═════ TEXT SEGMENT ═════

Both SCE and PG&E commented generally that the Amended Scoping Memo failed to address the most critical question regarding how the Commission should set an avoided cost for the AB 1613 program consistent with PURPA. Both utilities recommended that the Commission take action to harmonize AB 1613 implementation with the Commission's other avoided cost proceedings.
As to the specific questions raised, several parties commented that the contract should be amended to ensure that the Seller is in compliance with QF requirements. PG&E suggested specific changes to the definition of "eligible CHP facility" to address this issue. Furthermore, CCDC and FCE point out that public entities need not obtain QF certification and any contract changes should make this clear. SCE suggests that all QFs, including the AB 1613 QFs, utilize the QF standard contract developed in accordance the global QF Settlement.
Regarding the event that a QF loses its AB 1613 certification, CCDC, San Joaquin, and FCE contend that the QF would be eligible for the applicable QF rate, namely Short Run Avoided Cost as developed in D.07-09-040. SDG&E and PG&E contend that in such a situation, the facility would be in default of a material term of the contract and no longer entitled to participate in the AB 1613 program.
12.3. The Record Reflects That The MPR-Based Price Is An Avoided Cost
While outside the scope of the Amended Scoping Memo, we respond first to the PG&E and SCE implication that the MPR-based priced adopted in D.09-12-042 is not an avoided cost and that the Commission must therefore calculate an avoided cost here.
It is true that the MPR-based price was adopted at a time when the Commission took the position that the AB 1613 CHP program was not subject to PURPA. However, this point is irrelevant. The legitimate question is not when the AB 1613 price was adopted, or under what circumstances, but whether or not the record demonstrates that the AB 1613 price is an appropriate avoided cost. Notwithstanding its belief when it issued D.09-12-042 that the AB 1613 program did not need to be implemented pursuant to PURPA, the Commission confined itself to an MPR-based price in order to comply with AB 1613's ratepayer indifference standards. As the Joint Utilities argued in their first rehearing application:
By definition, "avoided cost" should be the measure of ratepayer indifference. That is, if ratepayers are simply paying the price they would have otherwise paid "but for" the AB 1613 purchase, they are indifferent to the existence of the AB 1613 tariff.30
We agree with the Joint Utilities. In D.09-12-042 we found that the MPR-based price, as a reasonable proxy for the generation the utilities would have purchased "but for" the AB 1613 purchase requirements, met the ratepayer indifference standard of AB 1613. By the Joint Utilities' own definition, it is also a finding of avoided cost.

═════ RAW DATA ═════

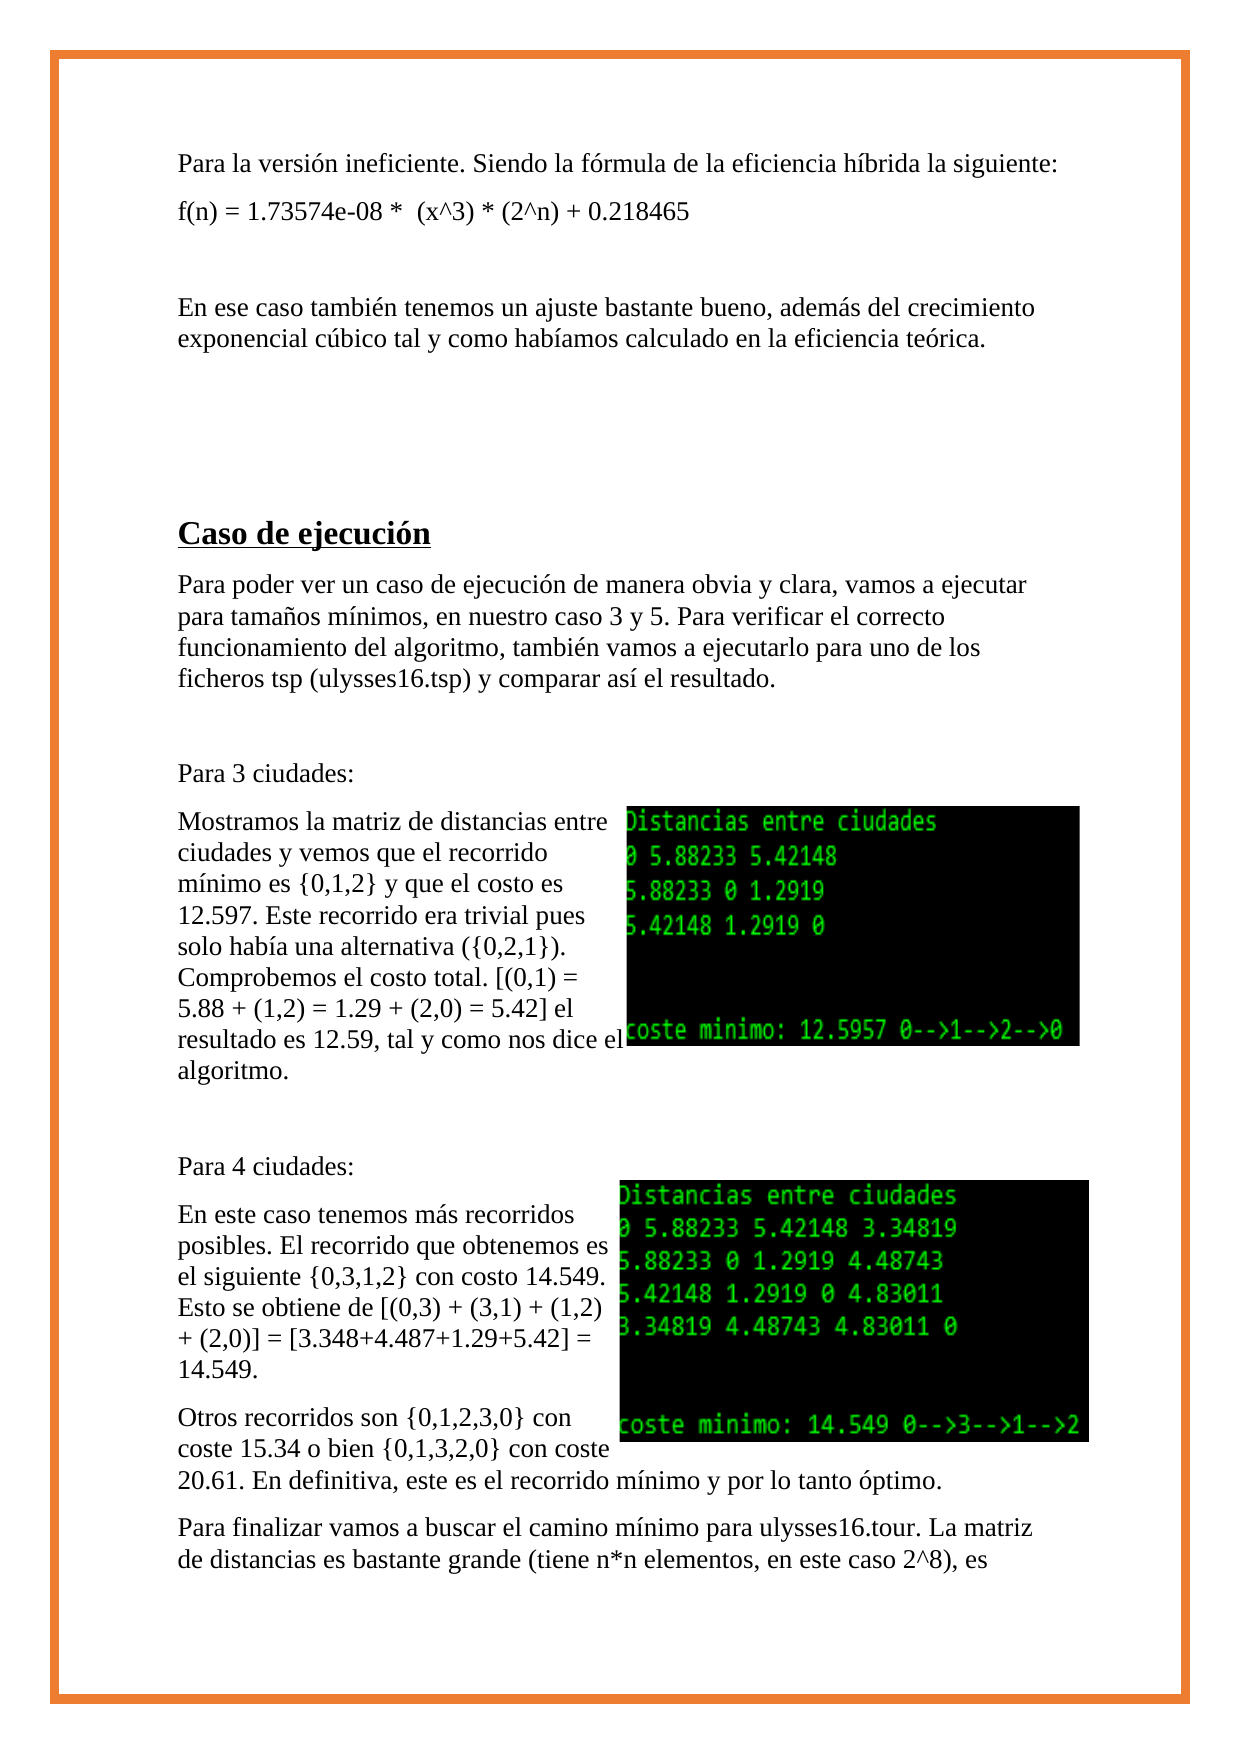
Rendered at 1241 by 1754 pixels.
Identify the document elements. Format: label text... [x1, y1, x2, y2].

═════

**TASKS AND EXERCISES**
**a.** In the AB 1613 decision excerpt, what rate do CCDC, San Joaquin, and FCE say a QF would qualify for if it lost its AB 1613 certification?
**b.** Repeat word for word the passage of the AB 1613 decision excerpt between "As to the specific" and "global QF Settlement.", inclusive.

**ANSWERS TO THE PROBLEMS**
**a.** The applicable QF rate, namely Short Run Avoided Cost as developed in D.07-09-040.

**b.**
As to the specific questions raised, several parties commented that the contract should be amended to ensure that the Seller is in compliance with QF requirements. PG&E suggested specific changes to the definition of "eligible CHP facility" to address this issue. Furthermore, CCDC and FCE point out that public entities need not obtain QF certification and any contract changes should make this clear. SCE suggests that all QFs, including the AB 1613 QFs, utilize the QF standard contract developed in accordance the global QF Settlement.